The Robert Smith of the White House
I recently watched a History Channel documentary about Abraham Lincoln, entitled, aptly enough, Lincoln. Rather than studying just the facts of his presidency, it focused more on his mental state during his presidency, and the battle he fought with depression throughout his life. He had two nervous breakdowns in which he became suicidal. He lost his mother early in his life and had a difficult relationship with his father. He lost his first love before they were married. He lost both of his sons at an early age. He was married to a woman who is now believed to have been a manic depressive herself, a woman to whom he initially called off his engagement, for reasons unknown, but believed to be related to his love for another woman, his love for another man, or his syphilis. She was a detriment to his political status, an embarrasment to the White House. She threw tantrums on the streets of Springfield and Washington. She attacked her own husband. She threw lavish White House parties on the same days that thousands of American soldiers were dying on battlefields, as if she had no concept that the world outside of her world existed. She was also a very superstitious woman, who held seances in the White House, and asked her husband to attend. He did attend them to humor her. Stranger still, Lincoln, after the death of his son Willie, would actually remove the lid from his son's coffin to gaze upon his face. He wrote poetry, including a poem about suicide. He also wrote a book about his religious questions, including his disbelief of the story of Christ. He had dreams of his son's death, premonitions of his own death.

[Data extracted from a collection]

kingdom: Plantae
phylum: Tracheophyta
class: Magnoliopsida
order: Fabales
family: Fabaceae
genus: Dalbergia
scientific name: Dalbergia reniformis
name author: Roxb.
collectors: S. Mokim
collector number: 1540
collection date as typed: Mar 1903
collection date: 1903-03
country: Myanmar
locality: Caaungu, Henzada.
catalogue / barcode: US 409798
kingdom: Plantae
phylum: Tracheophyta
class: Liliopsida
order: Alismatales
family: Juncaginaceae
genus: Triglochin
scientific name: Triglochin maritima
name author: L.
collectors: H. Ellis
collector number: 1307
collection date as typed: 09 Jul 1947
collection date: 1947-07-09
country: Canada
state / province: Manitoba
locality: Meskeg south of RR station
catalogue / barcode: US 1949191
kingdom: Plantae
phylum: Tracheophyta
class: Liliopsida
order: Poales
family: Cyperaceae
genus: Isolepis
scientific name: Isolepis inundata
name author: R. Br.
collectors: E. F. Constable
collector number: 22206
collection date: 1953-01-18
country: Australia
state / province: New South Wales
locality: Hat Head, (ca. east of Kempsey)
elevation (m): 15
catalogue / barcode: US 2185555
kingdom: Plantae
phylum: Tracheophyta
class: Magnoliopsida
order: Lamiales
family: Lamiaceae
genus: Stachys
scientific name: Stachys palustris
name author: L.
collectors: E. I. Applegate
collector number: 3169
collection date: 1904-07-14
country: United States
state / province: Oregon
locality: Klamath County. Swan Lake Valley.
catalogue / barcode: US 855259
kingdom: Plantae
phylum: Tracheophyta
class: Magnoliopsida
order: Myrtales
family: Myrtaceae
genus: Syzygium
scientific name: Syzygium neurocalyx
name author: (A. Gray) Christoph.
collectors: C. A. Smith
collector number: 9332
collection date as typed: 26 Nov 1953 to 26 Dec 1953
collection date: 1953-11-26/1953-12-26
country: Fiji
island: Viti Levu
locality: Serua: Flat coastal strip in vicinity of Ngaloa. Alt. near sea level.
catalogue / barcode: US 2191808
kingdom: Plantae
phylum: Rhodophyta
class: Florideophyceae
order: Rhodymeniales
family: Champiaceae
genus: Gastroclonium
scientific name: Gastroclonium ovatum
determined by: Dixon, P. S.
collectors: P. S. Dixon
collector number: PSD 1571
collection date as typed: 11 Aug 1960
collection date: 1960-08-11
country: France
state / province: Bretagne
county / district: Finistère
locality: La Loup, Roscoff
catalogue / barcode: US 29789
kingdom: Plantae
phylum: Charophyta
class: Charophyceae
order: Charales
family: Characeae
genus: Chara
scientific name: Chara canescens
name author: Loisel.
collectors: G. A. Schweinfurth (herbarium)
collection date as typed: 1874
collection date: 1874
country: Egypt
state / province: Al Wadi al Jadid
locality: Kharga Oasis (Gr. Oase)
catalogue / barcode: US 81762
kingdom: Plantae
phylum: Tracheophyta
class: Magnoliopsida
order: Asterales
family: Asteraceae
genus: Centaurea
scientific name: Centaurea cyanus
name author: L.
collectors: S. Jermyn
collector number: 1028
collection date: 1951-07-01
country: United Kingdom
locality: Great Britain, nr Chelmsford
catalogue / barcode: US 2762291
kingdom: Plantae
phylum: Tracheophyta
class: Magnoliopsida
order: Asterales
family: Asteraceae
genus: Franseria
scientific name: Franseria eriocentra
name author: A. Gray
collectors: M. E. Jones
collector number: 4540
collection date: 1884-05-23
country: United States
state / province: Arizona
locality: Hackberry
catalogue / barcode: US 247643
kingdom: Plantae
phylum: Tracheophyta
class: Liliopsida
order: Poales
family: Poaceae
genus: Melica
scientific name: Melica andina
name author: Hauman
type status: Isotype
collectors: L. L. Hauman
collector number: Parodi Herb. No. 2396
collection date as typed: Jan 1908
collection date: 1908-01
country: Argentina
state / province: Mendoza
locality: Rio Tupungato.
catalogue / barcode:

- Set task -
Pick up the essay on Lincoln's depression after its final sentence and continue it. The entries bear no relation to the essay on Lincoln's depression.

- Response for this exercise -
"I am now the most miserable man living. If what I feel were distributed to the entire human family there would not be one happy face on the Earth." – Abraham Lincoln
The overarching theme I came away with was that this was a man constantly torn and depressed, our Goth president, our Robert Smith or Morrissey of the White House. Who knew?
1 Comments:
I saw the same show on PBS,,it's earie that he was so depressed and was in charge of the country at the same time.
Great blog,,too btw!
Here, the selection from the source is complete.